The Apps team plans to explore if a personalized Wikipedia in Review feature that displays insights about a user's reading history, editing history, and donation history is engaging for App users, and inspires them to make a donation to the Wikimedia Foundation.

Requirements
  • If user has more than 1 article matching to a topic area, show this slide
  • If a user is not eligible, hide this slide (no collective fallback)
  • If a user has read in multiple topics, show a list of the top topics (numbers can be replaced with bullet points)
Designs

image.png (1×786 px, 86 KB)

Engineering Notes
  • Open question: Does the Topics API work with all languages?
    • A: Yes, see example (ores_articletopics item)
  • (data half) Upon app resume, pull persisted slide item object for this slide identifier. If evaluated = no AND remote config does not have a personalized slide kill switch, pull all their article page views (WMFPageView) within the remote config data population dates from Core Data (use WMFData Core Data stack from T370216). Gather up their unique article titles, and bucket them by Wikimedia project. Then chunk each bucket into 500 titles. For each chunk make a call to the MediaWiki action API to gather their topics (https://en.wikipedia.org/w/api.php?action=query&format=json&formatversion=2&prop=cirrusdoc&titles=Cat). You can add 50 (or 500 for certain clients?) titles at a time into the titles url query item. Fetch these up to the number of pages in the remote config max pages setting (T376040), then persist the topics in a new WMFData Core Data table, and add a relationship between it and a WMFPage. Continue to keep evaluated = no, display = no for slide model. The next time app resumes, pull a new list of WMFPage's from Core Data that do NOT already have persisted topics, chunk/bucket again, and continue hitting the topic API to fetch their topics and persist. When we have reached the end of gathering the topics for all viewed articles, do a final evaluation to gather the top 3 read topics. Save these topics as slide model metadata. Then set evaluated = yes. If any top read topics were saved in slide model, set display = yes.
  • (UI half) Ensure that when we create the view models before presenting slides (see T376044), fetch the persisted model from previous bullet point. If display = yes, build a slide view model for this data (using the report model's metadata). Ensure slide view model is inserted into the correct order, and that associated collective "fallback" slide is NOT inserted.

Event Timeline

Tsevener updated the task description. (Show Details)
Tsevener renamed this task from Topics personalized slide: "You read the most articles in the Arts and Culture topic area" to [L] Topics personalized slide: "You read the most articles in the Arts and Culture topic area".Oct 3 2024, 7:00 PM
Tsevener renamed this task from [L] Topics personalized slide: "You read the most articles in the Arts and Culture topic area" to [XL] Topics personalized slide: "You read the most articles in the Arts and Culture topic area".

@HNordeenWMF

Possible scope cut:

Can we only check this against their primary app language, instead of all languages?
Also, can we only evaluate their most recent 50 (or 500, unclear how limited we are with the API) read articles?

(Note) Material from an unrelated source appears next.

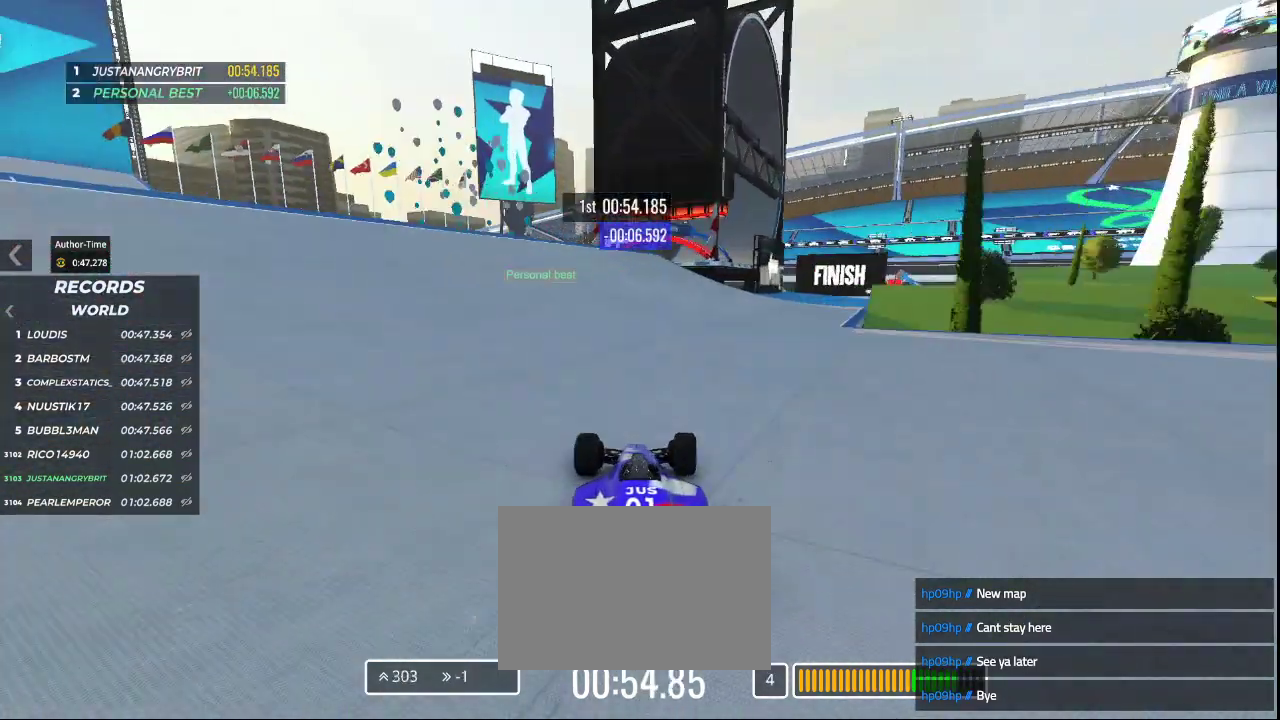
{"keys": ["up"], "events": [[67, "right", "up"], [167, "right", "down"], [267, "right", "up"], [367, "right", "down"], [467, "right", "up"]]}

Estimating assuming primary app language only, but we still fetching topics for page views from the year.

@HNordeenWMF I think it would be good to cut this slide entirely since we don't have the data readily available and it's a heavy lift to pre-populate it.

One thing we can do (before end of this year) is to fetch and persist article topics for an individual article whenever it is viewed. Then whenever we do WiR for 2025, the topics will already be local and accessible.